Cuando bajó a la cocina su hija ya no estaba y se había ido a ver la televisión. Él lavó la taza y la dejo a secar, también empezó a repasar la casa, no quería que hubiera algo sucio. La señora de la limpieza y la niñera no habían viajado con él a Argentina, cuando él no trabajaba podía hacerse cargo de sus responsabilidades y pasaría todo el tiempo posible con su hija. Bueno, quizás le estaba por regalar horas a su hermano con su sobrina hace unos momentos pero tenía un justificativo por eso.

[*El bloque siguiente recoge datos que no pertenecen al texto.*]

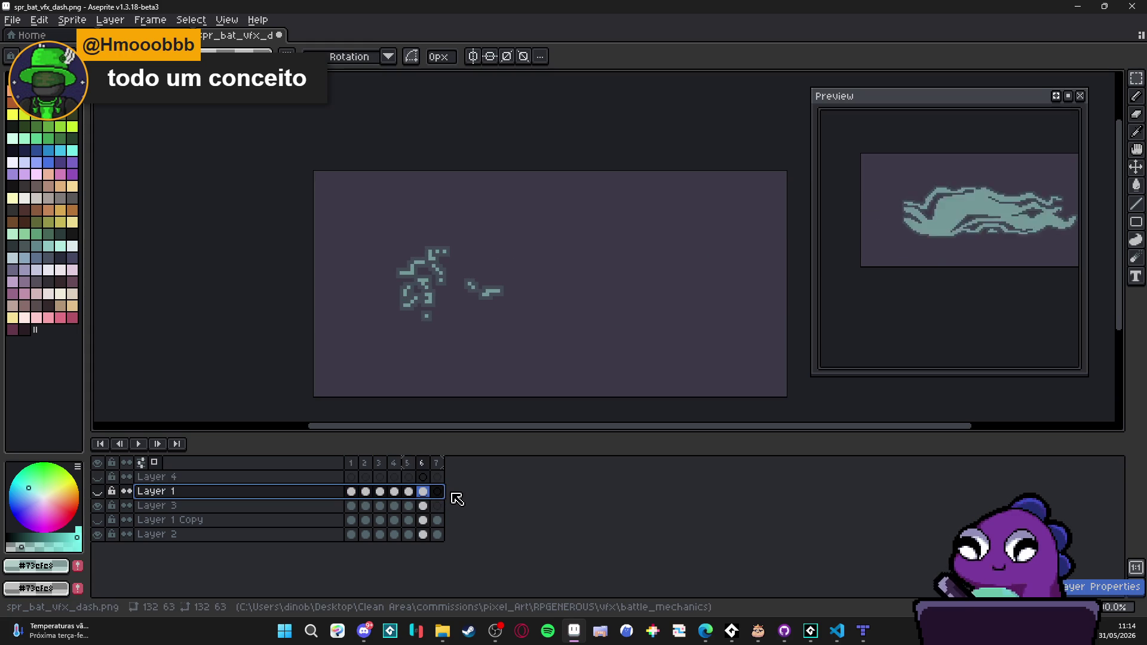
Step: Undo the clear, copy, selection and outline edits to restore Layer 3's dash frames
key(ctrl+t)
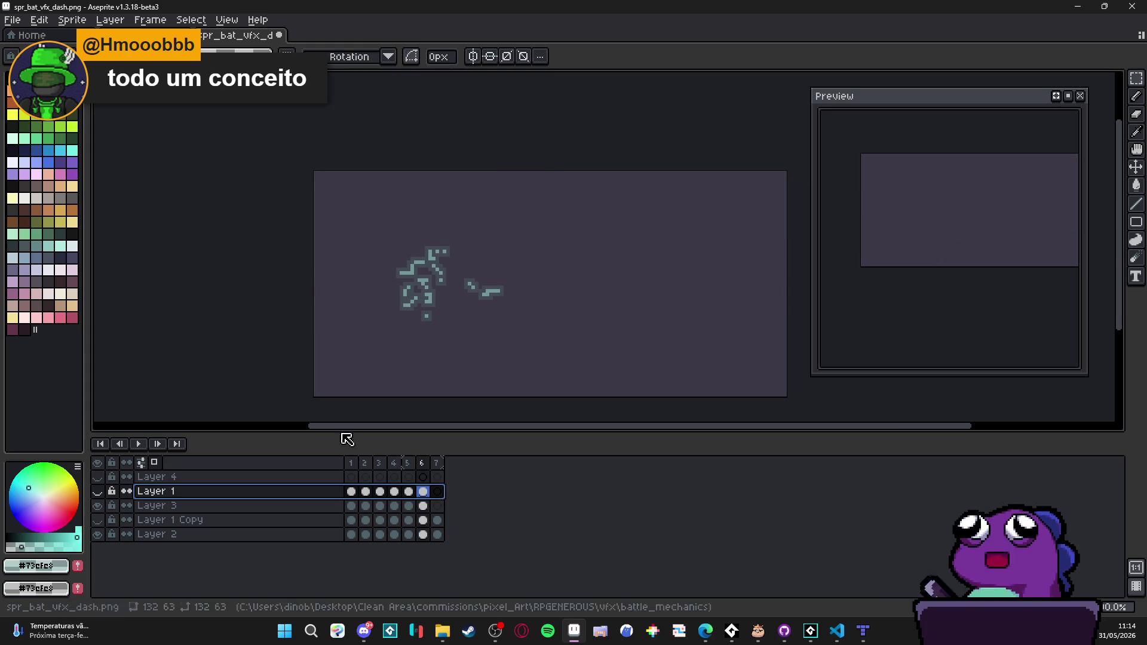
key(ctrl+z)
key(ctrl+z)
key(ctrl+z)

El timbre sonó y Fran corrió hacia la puerta, emocionada, no espero a que Rodrigo llegara a ella cuando abrió la puerta.
—¡Tío Leo!
Saltó a los brazos del hombre frente a ella, él comenzó a dar vueltas sobre su eje y se podía escuchar la risa animada de la niña.
El hombre se veía igual que hace unos días en Qatar, sus ojos estaban más brillantes, seguro debido a la felicidad de ser Campeón Mundial. Rodrigo quería odiarlo, pero no podía, si ese hombre hoy le decía que se dio cuenta de que estaba enamorado de él de repente él lo recibiría con los brazos abiertos. Era tan, tan, tan patético.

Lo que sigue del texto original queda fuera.